> **Extract provided**
• • •

Friday, August 19, 2005

Slight CONNECT BY problem....SOLVED?

It's been a while since I've been to my employers HQ. Usually, I'm stationed at my client's office, but today, me and a co-worker of mine, demo-ed a portal solution to my client.

Anyway, the presenstation went fine, and I spent the rest of the afternoon telling my colleages about a nifty little trick I picked up at the MySQL Forum. It's a not really a trick, it's actually a very clever datamodel to store hierarchical data in a relational database.

Usually, this is done using the adjency list model, but because this model relies on a recursive relationship, it's a hell of a job to extract all the data relating to an entire brach of the hierarchy. The trick I picked up is the nested set model. You can read all about that over here:

http://dev.mysql.com/tech-resources/articles/hierarchical-data.html

Now, my coworker has developed a project database that uses a table to store the work breakdown structure; a typical hierarchical structure. It runs on Oracle.

• • •

> **Given entries**
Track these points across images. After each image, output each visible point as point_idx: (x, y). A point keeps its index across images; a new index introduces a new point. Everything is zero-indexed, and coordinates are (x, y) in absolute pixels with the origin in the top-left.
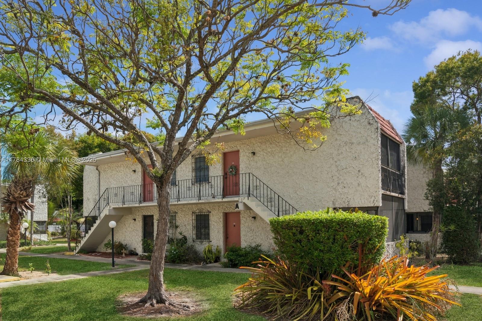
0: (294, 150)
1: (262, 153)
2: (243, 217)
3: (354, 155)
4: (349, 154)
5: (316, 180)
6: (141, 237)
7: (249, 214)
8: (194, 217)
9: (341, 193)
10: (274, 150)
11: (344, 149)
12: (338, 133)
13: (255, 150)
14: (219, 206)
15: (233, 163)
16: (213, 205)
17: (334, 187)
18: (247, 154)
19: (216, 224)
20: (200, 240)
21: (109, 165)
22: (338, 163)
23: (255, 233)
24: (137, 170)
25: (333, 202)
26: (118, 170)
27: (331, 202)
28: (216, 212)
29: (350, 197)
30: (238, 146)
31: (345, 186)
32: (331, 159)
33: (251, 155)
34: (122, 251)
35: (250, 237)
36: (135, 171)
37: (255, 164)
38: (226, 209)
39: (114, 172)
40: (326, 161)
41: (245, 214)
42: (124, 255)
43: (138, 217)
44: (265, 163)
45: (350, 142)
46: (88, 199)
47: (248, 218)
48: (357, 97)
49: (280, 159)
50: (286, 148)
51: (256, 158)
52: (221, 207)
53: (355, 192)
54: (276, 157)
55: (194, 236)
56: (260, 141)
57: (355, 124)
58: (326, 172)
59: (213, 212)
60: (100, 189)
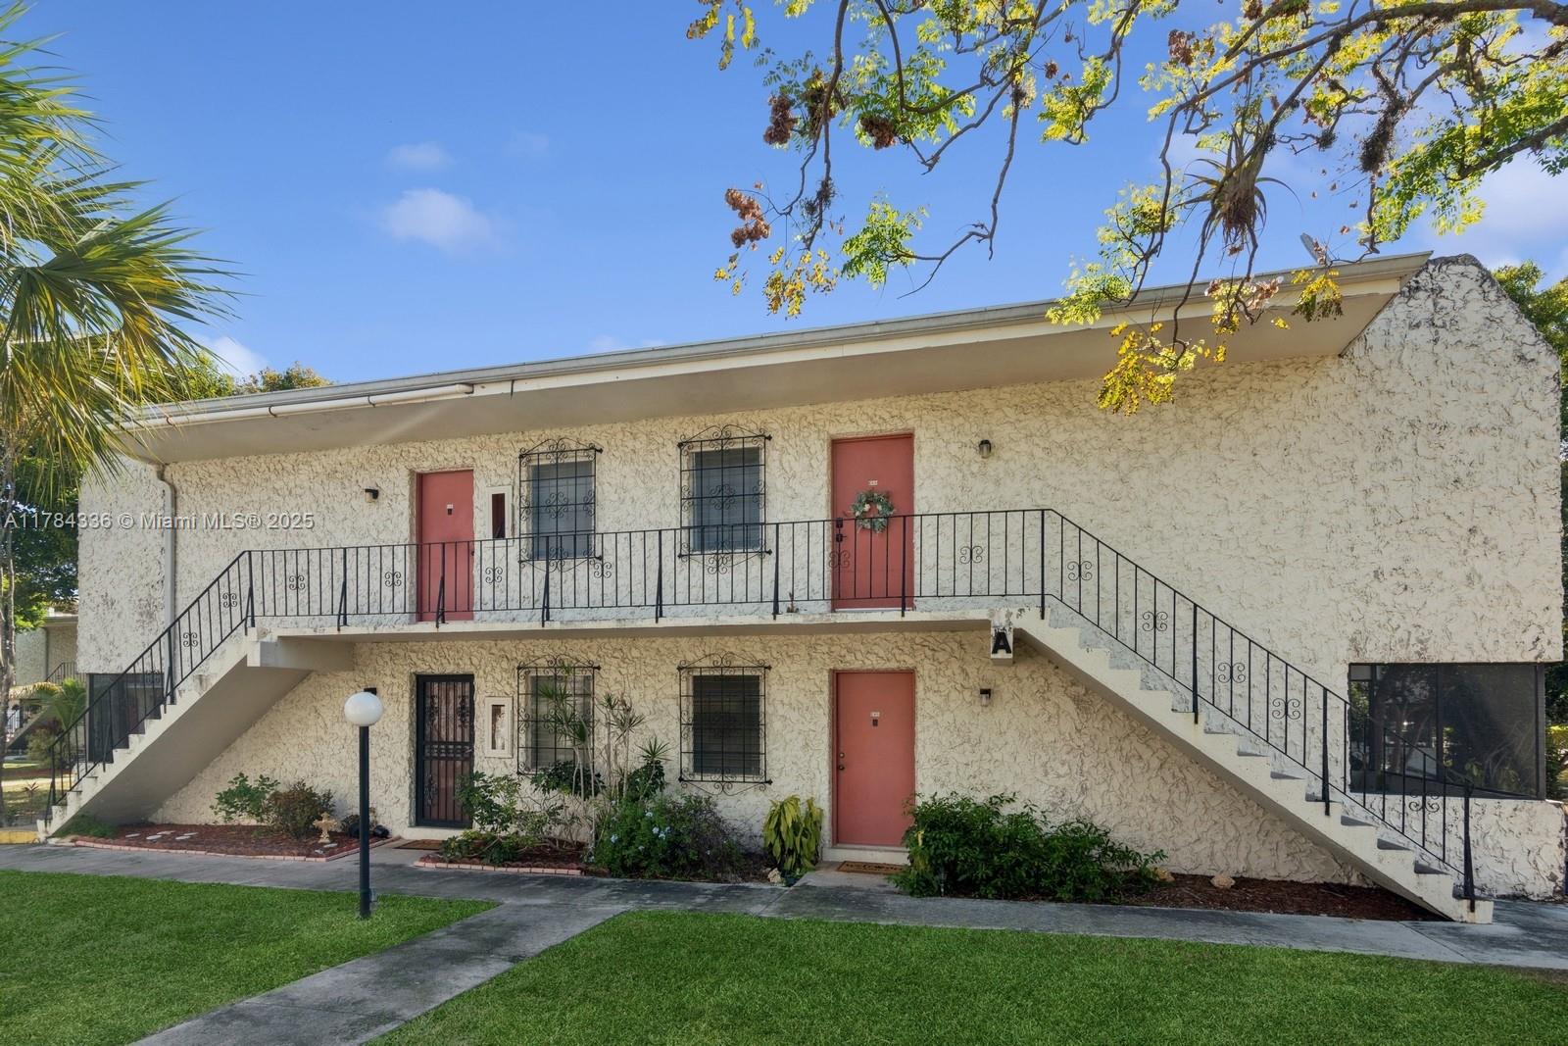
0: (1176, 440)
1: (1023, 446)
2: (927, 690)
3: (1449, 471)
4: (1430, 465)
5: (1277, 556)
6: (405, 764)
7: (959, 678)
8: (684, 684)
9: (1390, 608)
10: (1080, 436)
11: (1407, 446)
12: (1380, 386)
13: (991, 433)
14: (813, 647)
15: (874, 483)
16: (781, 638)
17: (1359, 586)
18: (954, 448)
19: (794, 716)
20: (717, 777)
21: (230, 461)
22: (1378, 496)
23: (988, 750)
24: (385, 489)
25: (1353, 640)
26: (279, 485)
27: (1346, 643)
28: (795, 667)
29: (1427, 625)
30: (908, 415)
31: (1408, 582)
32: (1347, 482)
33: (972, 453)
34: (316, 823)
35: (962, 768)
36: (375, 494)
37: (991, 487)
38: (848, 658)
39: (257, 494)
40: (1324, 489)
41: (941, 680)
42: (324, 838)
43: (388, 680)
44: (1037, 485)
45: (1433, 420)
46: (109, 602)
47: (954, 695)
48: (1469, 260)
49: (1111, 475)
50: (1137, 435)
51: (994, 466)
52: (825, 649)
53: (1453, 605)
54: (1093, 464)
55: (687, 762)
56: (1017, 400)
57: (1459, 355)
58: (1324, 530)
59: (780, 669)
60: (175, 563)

• • •

> **Tasks for this exercise**
1: In the blog post about the nested set model, which database system does the coworker's project database run on?
2: Quote the blog post about the nested set model word for word, starting with "It's been a" and going on through "to my client.".
3: Continue the blog post about the nested set model from its last sentence.

> **Responses by item number**
1: Oracle.

2:
It's been a while since I've been to my employers HQ. Usually, I'm stationed at my client's office, but today, me and a co-worker of mine, demo-ed a portal solution to my client.

3:
Here's an example resembling his table:


create table PRODUCT(
ID NUMBER NOT NULL
, NAME VARCHAR2(30) NOT NULL
, POSITION NUMBER NOT NULL
, PARENT_ID NUMBER
, CONSTRAINT PK_PRODUCT
PRIMARY KEY(ID)
, CONSTRAINT FK_PRODUCT
FOREIGN KEY(PARENT_ID)
REFERENCES PRODUCT(ID)
)

(sorry 'bout the caps, but i extract it like this from the data dictionary)

And here's some sample data:


ID NAME POSITION PARENT_ID
---------- ---------------- ---------- ----------
1 project 1
2 hardware 1 1
20 windows bak 1 2
21 linux bak 2 2
3 software 2 1
30 schermpje 1 3
31 driver 2 3
4 migratie 9 1
41 extractie 1 4
42 laden 2 4
26 documentatie 4 1
5 systeem 1 26
128 gebruikers 2 26
6 html 1 128


So, what we're seeing here is a typical adjency list implementation, with a recursive relationship defined on the parent_id column. This column optionally references the id of the table. Now there's one extra feature in this table, the position column. The purpose of the position column is to define the order in which sibling rows should be sorted.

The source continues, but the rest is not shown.